### JOB
Return the passage of the "canon within the Canon" excerpt word for word, starting with "(3) The construction" and going on through "is Christ man?".

### EXCERPT
1) “canon within the Canon” defined

A “canon within the Canon” is a text that is superposed over others in such a way that the meaning of the other texts is forced into a box created by the “canon within” text. 

(1) The imposition of one context on another, or on all others.

(2) The elevation of one meaning, with the subordination or denial of all others.

(3) The construction of an “either/or” framework or box, when the truth demands a “both/and.”

This has been defined as: “A subset of scriptures taught in exclusion of those that would result in true doctrine.”[3]

The Trinity? Is God one or is God three?

Have I failed to mention thus far in our study the Trinitarian Test of Truth?
“Union without confusion, and distinction without division.”
In other words, “Unity in diversity, and diversity in unity.”

The Christ? Is Christ God or is Christ man?

The Bible? Is the Bible the Word of God or is it the words of men?

What we will observe where this fallacy occurs is that one context may be rightly handled and understood, but then other contexts are violated by the imposition of what has been understood elsewhere upon them.

The humiliation of incarnational hermeneutics

2) “canon within the Canon” exemplified

In the “Introduction” to this session I asked:

Are we given examples in the Scriptures of where others went wrong in their understanding of God’s Word, or the lack of understanding?

What we can learn from those examples?

In the Gospels we learn of the first century disciples of Christ repeatedly failing to understand that Two Advents were prophesied, specifically the Humiliation preceding the Exaltation of the Lord Jesus Christ, e.g., as seen especially in the presentation of the Suffering Servant in Isaiah.

### MATERIAL PROVIDED
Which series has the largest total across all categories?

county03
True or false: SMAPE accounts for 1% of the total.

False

### SOLUTION FOR THIS EXERCISE
(3) The construction of an “either/or” framework or box, when the truth demands a “both/and.”

This has been defined as: “A subset of scriptures taught in exclusion of those that would result in true doctrine.”[3]

The Trinity? Is God one or is God three?

Have I failed to mention thus far in our study the Trinitarian Test of Truth?
“Union without confusion, and distinction without division.”
In other words, “Unity in diversity, and diversity in unity.”

The Christ? Is Christ God or is Christ man?